VNF SDK - Guide for Bundling VNFs

Step 1: Requirements

  1. Virtual machine images for each of your VDUs (likely in qcow2 format).

  2. Scripts for installing and configuring each VDU per the standard TOSCA lifecycle workflows.

  3. Optional: scripts for retrieving indicators from each VDU.

  4. VNF SDK pkgtools

Step 2: Start with the provided VNF blueprint as a template

The VNF SDK comes with a “pingpong.yaml” template.

Copy the file and rename it as is appropriate for your VNF.

Step 3: Edit the VNF blueprint

You will need a node template for each VDU, which in turn has a “dependency” requirement on a host (a Compute node template).

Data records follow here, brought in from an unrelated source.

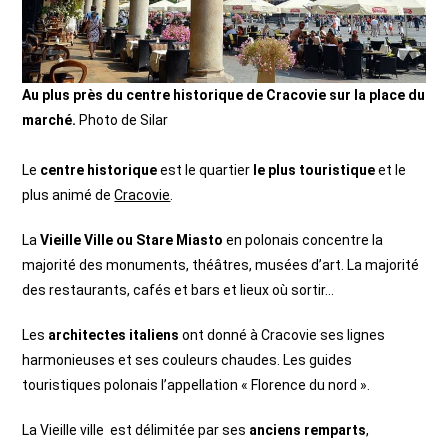
Au plus près du centre historique de Cracovie sur la place du
marché.
Photo de Silar
Le
centre historique
est le quartier
le plus touristique
et le
plus animé de
Cracovie
.
La
Vieille Ville ou Stare Miasto
en polonais concentre la
majorité des monuments, théâtres, musées d’art. La majorité
des restaurants, cafés et bars et lieux où sortir…
Les
architectes italiens
ont donné à Cracovie ses lignes
harmonieuses et ses couleurs chaudes. Les guides
touristiques polonais l’appellation « Florence du nord ».
La Vieille ville est délimitée par ses
anciens remparts
,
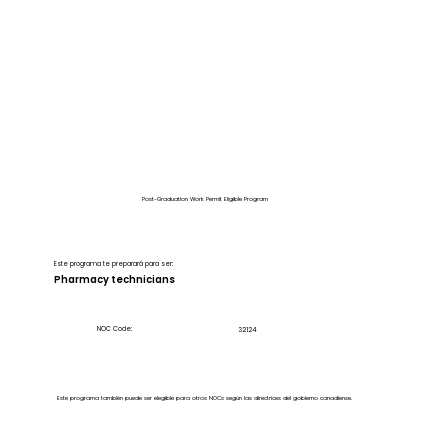
Post-Graduation Work Permit Eligible Program
Este programa te preparará para ser:
Pharmacy technicians
NOC Code:
32124
Este programa también puede ser elegible para otros NOCs según las directrices del gobierno canadiense.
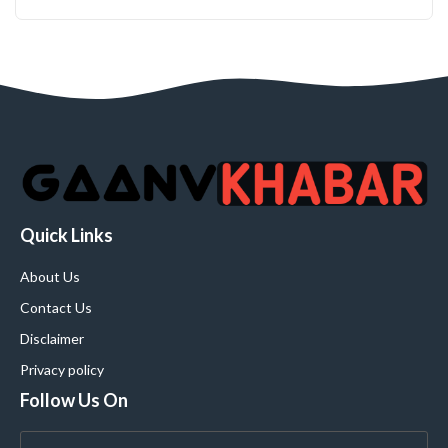
Quick Links
About Us
Contact Us
Disclaimer
Privacy policy
Follow Us On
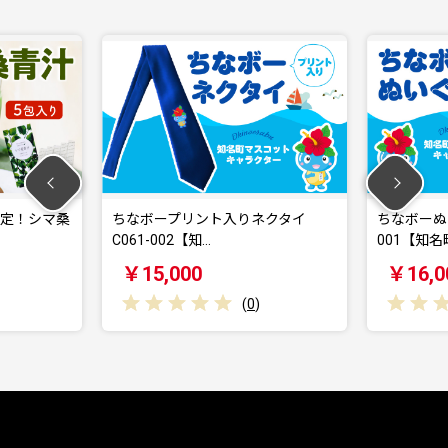
認定！シマ桑
ちなボープリント入りネクタイ
ちなボーぬい
C061-002【知…
001【知名
￥15,000
￥16,0
(
0
)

The “dependency” requirement should have a relationship of type “vnfsdk.DependsOn”.

There are two optional properties you can assign to this relationship:

  1. “indicators” is a map of indicators. The keys are arbitrary, for you to name, and depend on the specific capabilities of your VNF. These provide the link between TOSCA and your indicator retrieval scripts.

  2. “compute_dependencies” is a map of features you require the infrastructure to provide for the compute node hosting your VDU. The keys are arbitrary, however we will maintain a master list of names supported by various orchestrators (TBD). Note that new names will likely be supported in the future as technological innovation progresses, while deprecated ones will be ignored by orchestrators. Likewise, names unsupported by a particular orchestrator will be ignored.


  1. For “compute_dependencies”, you have the option of specifying a single special key, “profile”, that refers to a bundle of compute dependencies specified in “compute-profiles.yaml”. Optionally, you can override any of the dependencies in the bundle by specifying them explicitly under “compute_dependencies”.

  2. By default, compute dependencies are considered to be absolute requirements for your VNF to function. However, if your VNF can also function without them, you can set “optional: true”. This way the orchestrator will try to satisfy the optional requirements, but will not report an error if it cannot.

  3. You may optionally consider allowing operators to override your dependencies. This is useful for allowing the VNF to run on various compute infrastructures other than the defaults you specify, as long as they are indeed supported by your VNF. In TOSCA, this is easily handled by declaring “inputs” for your blueprint, with “default” values, and then using the “get_input” intrinsic function to apply the provided value to any specific “compute_dependencies”. The “pingpong.yaml” has an example of such usage. The same technique can be used to allow the operator to override your indicator scripts, and there is an example of that as well.

Otherwise, this is a standard TOSCA blueprint using the Simple Profile for NFV, and you may extend the blueprint as is required.

Step 4: Bundle the VNF

Arrange all your files (the TOSCA template, your scripts, and your virtual machine images) in the correct directory structure. File references provided in the blueprint must match the directory structure. If a script is referenced using a path with sub-directory “example” the initial directory must contain a directory called “example” with that script file inside. The directory structure will be kept inside the CSAR archive.

Run the bundling tool that is included in the VNF SDK.

The result will be a “.csar” file that can now be deployed by operators.